# WHAT YOU SHOULD DO
Determine the number of lines in the data that contain "food", and write only that number.

SOURCE MATERIAL Start Marker

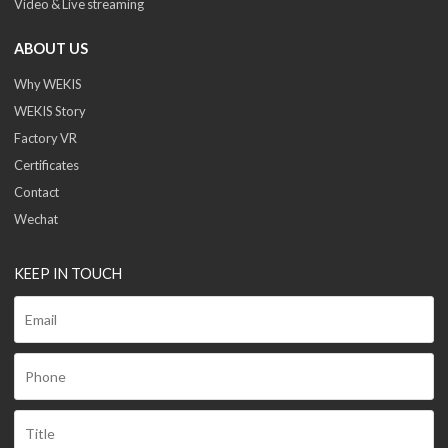
Video & Live streaming
ABOUT US
Why WEKIS
WEKIS Story
Factory VR
Certificates
Contact
Wechat
KEEP IN TOUCH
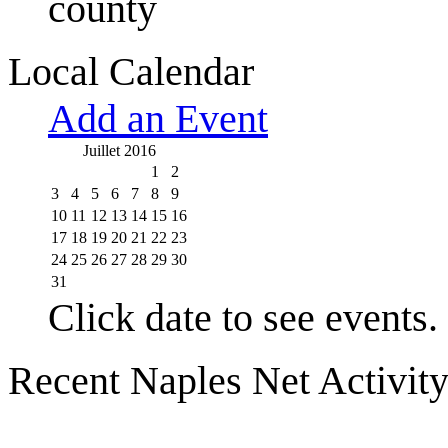
county
Local Calendar
Add an Event
Juillet 2016
1
2
3
4
5
6
7
8
9
10
11
12
13
14
15
16
17
18
19
20
21
22
23
24
25
26
27
28
29
30
31
Click date to see events.
Recent Naples Net Activit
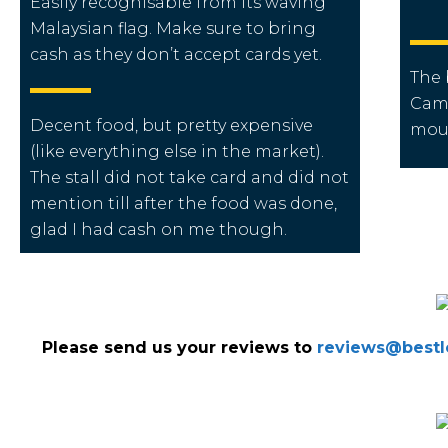
Easily recognisable from its waving
Malaysian flag. Make sure to bring
cash as they don’t accept cards yet.
The 
Cam
Decent food, but pretty expensive
mou
(like everything else in the market).
The stall did not take card and did not
mention till after the food was done,
glad I had cash on me though.
Please send us your reviews to
reviews@bestlo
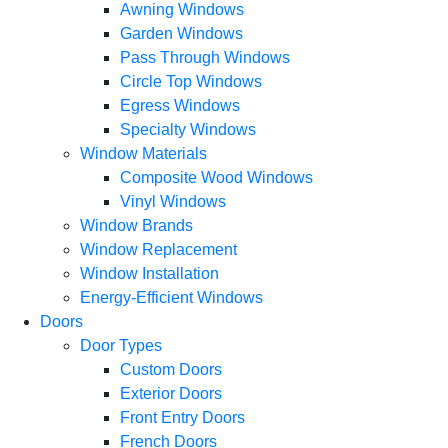
Awning Windows
Garden Windows
Pass Through Windows
Circle Top Windows
Egress Windows
Specialty Windows
Window Materials
Composite Wood Windows
Vinyl Windows
Window Brands
Window Replacement
Window Installation
Energy-Efficient Windows
Doors
Door Types
Custom Doors
Exterior Doors
Front Entry Doors
French Doors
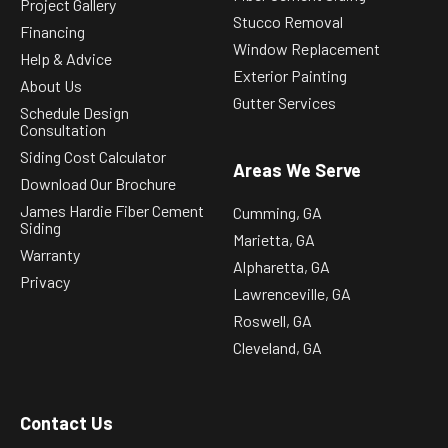
Project Gallery
Stucco Removal
Financing
Window Replacement
Help & Advice
Exterior Painting
About Us
Gutter Services
Schedule Design
Consultation
Siding Cost Calculator
Areas We Serve
Download Our Brochure
James Hardie Fiber Cement
Cumming, GA
Siding
Marietta, GA
Warranty
Alpharetta, GA
Privacy
Lawrenceville, GA
Roswell, GA
Cleveland, GA
Contact Us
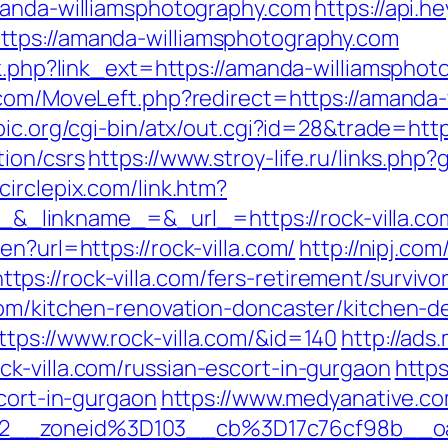
manda-williamsphotography.com
https://api.h
tps://amanda-williamsphotography.com
nk.php?link_ext=https://amanda-williamsphot
.com/MoveLeft.php?redirect=https://amanda-
pic.org/cgi-bin/atx/out.cgi?id=28&trade=htt
tion/csrs
https://www.stroy-life.ru/links.php
circlepix.com/link.htm?
linkname_=&_url_=https://rock-villa.co
n?url=https://rock-villa.com/
http://nipj.com
s://rock-villa.com/fers-retirement/survivor
com/kitchen-renovation-doncaster/kitchen-d
tps://www.rock-villa.com/&id=140
http://ads
k-villa.com/russian-escort-in-gurgaon
https
scort-in-gurgaon
https://www.medyanative.co
92__zoneid%3D103__cb%3D17c76cf98b__o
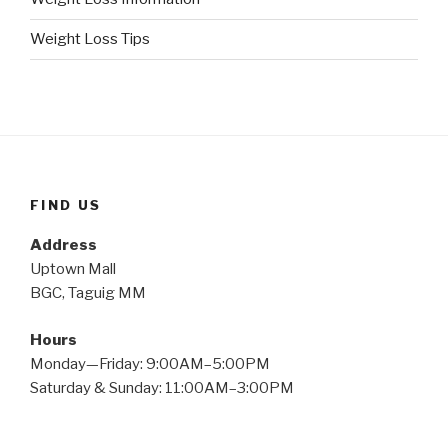
Weight Loss Tips
FIND US
Address
Uptown Mall
BGC, Taguig MM
Hours
Monday—Friday: 9:00AM–5:00PM
Saturday & Sunday: 11:00AM–3:00PM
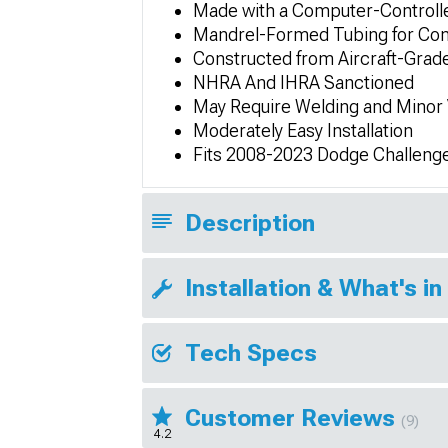
Made with a Computer-Controll
Mandrel-Formed Tubing for Con
Constructed from Aircraft-Gra
NHRA And IHRA Sanctioned
May Require Welding and Minor 
Moderately Easy Installation
Fits 2008-2023 Dodge Challeng
Description
Installation & What's in
Tech Specs
Customer Reviews
(9)
4.2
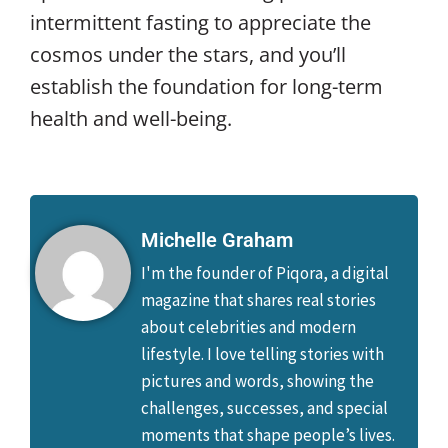
intermittent fasting to appreciate the
cosmos under the stars, and you’ll
establish the foundation for long-term
health and well-being.
Michelle Graham
I'm the founder of Piqora, a digital
magazine that shares real stories
about celebrities and modern
lifestyle. I love telling stories with
pictures and words, showing the
challenges, successes, and special
moments that shape people’s lives.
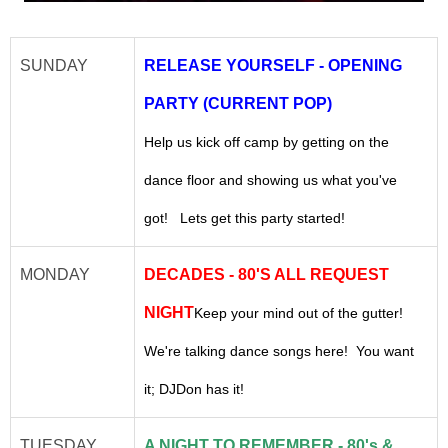
SUNDAY
RELEASE YOURSELF - OPENING
PARTY (CURRENT POP)
Help us kick off camp by getting on the
dance floor and showing us what you've
got! Lets get this party started!
MONDAY
DECADES - 80'S ALL REQUEST
NIGHT
Keep your mind out of the gutter!
We're talking dance songs here! You want
it; DJDon has it!
TUESDAY
A NIGHT TO REMEMBER - 80's &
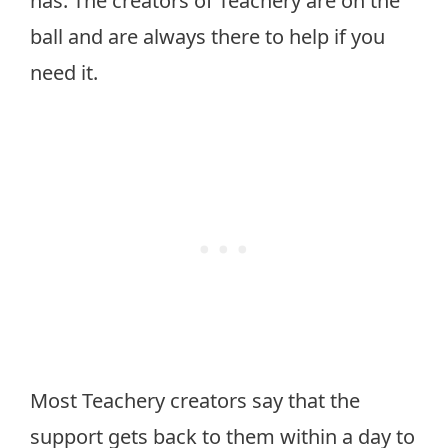
has. The creators of Teachery are on the
ball and are always there to help if you
need it.
Most Teachery creators say that the
support gets back to them within a day to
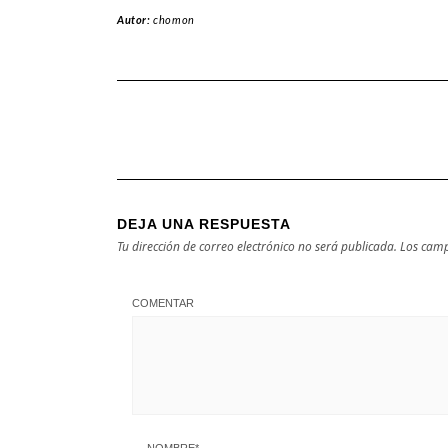
Autor:
chomon
DEJA UNA RESPUESTA
Tu dirección de correo electrónico no será publicada.
Los camp
COMENTAR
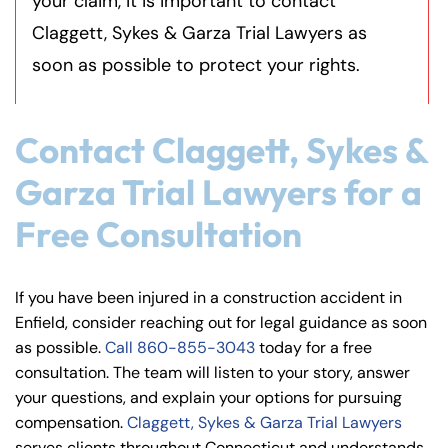
your claim, it is important to contact
Claggett, Sykes & Garza Trial Lawyers as
soon as possible to protect your rights.
Contact Claggett, Sykes &
Can I sue my employer for a
construction accident?
Garza Trial Lawyers for a
Free Consultation
What if I was partially at fault
In most situations, workers’ compensation is the p
for the accident?
If you have been injured in a construction accident in
Enfield, consider reaching out for legal guidance as soon
How much is my construction
as possible.
Call
860-855-3043
today for a free
Connecticut follows a
modified comparative negli
consultation. The team will listen to your story, answer
accident case worth?
your questions, and explain your options for pursuing
compensation.
Claggett, Sykes & Garza Trial Lawyers
serves clients throughout Connecticut and understands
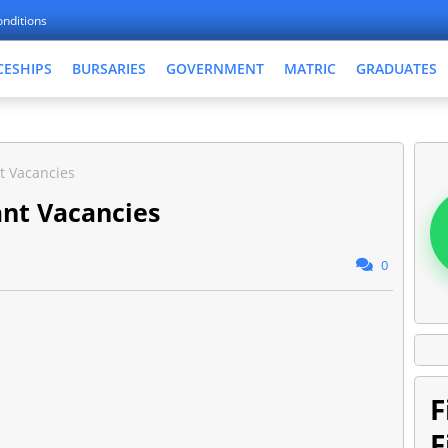
nditions
CESHIPS
BURSARIES
GOVERNMENT
MATRIC
GRADUATES
t Vacancies
nt Vacancies
0
F
F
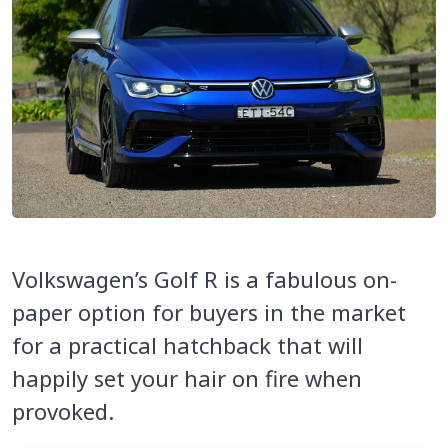
Volkswagen’s Golf R is a fabulous on-
paper option for buyers in the market
for a practical hatchback that will
happily set your hair on fire when
provoked.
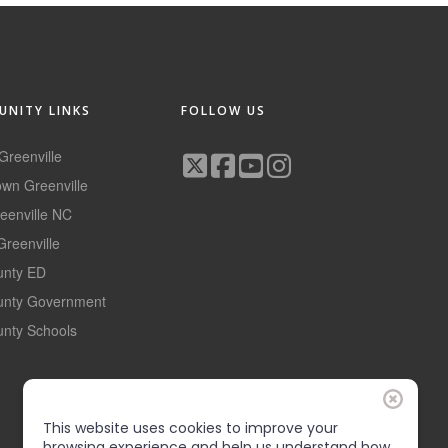
NITY LINKS
FOLLOW US
 Greenville
wn Greenville
reenville NC
Greenville
ounty ED
ounty Government
unty Schools
This website uses cookies to improve your
browsing experience and help us understand how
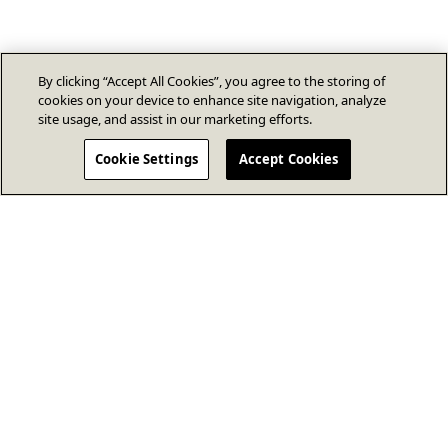
By clicking “Accept All Cookies”, you agree to the storing of
cookies on your device to enhance site navigation, analyze
site usage, and assist in our marketing efforts.
Cookie Settings
Accept Cookies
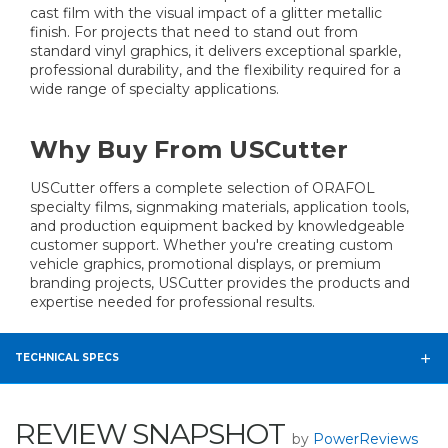
cast film with the visual impact of a glitter metallic
finish. For projects that need to stand out from
standard vinyl graphics, it delivers exceptional sparkle,
professional durability, and the flexibility required for a
wide range of specialty applications.
Why Buy From USCutter
USCutter offers a complete selection of ORAFOL
specialty films, signmaking materials, application tools,
and production equipment backed by knowledgeable
customer support. Whether you're creating custom
vehicle graphics, promotional displays, or premium
branding projects, USCutter provides the products and
expertise needed for professional results.
TECHNICAL SPECS
REVIEW SNAPSHOT
by
PowerReviews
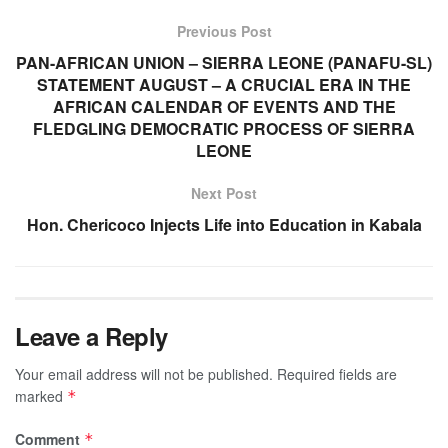
Previous Post
PAN-AFRICAN UNION – SIERRA LEONE (PANAFU-SL)
STATEMENT AUGUST – A CRUCIAL ERA IN THE
AFRICAN CALENDAR OF EVENTS AND THE
FLEDGLING DEMOCRATIC PROCESS OF SIERRA
LEONE
Next Post
Hon. Chericoco Injects Life into Education in Kabala
Leave a Reply
Your email address will not be published.
Required fields are
marked
*
Comment
*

SOURCE MATERIAL End Marker

# RESULT
2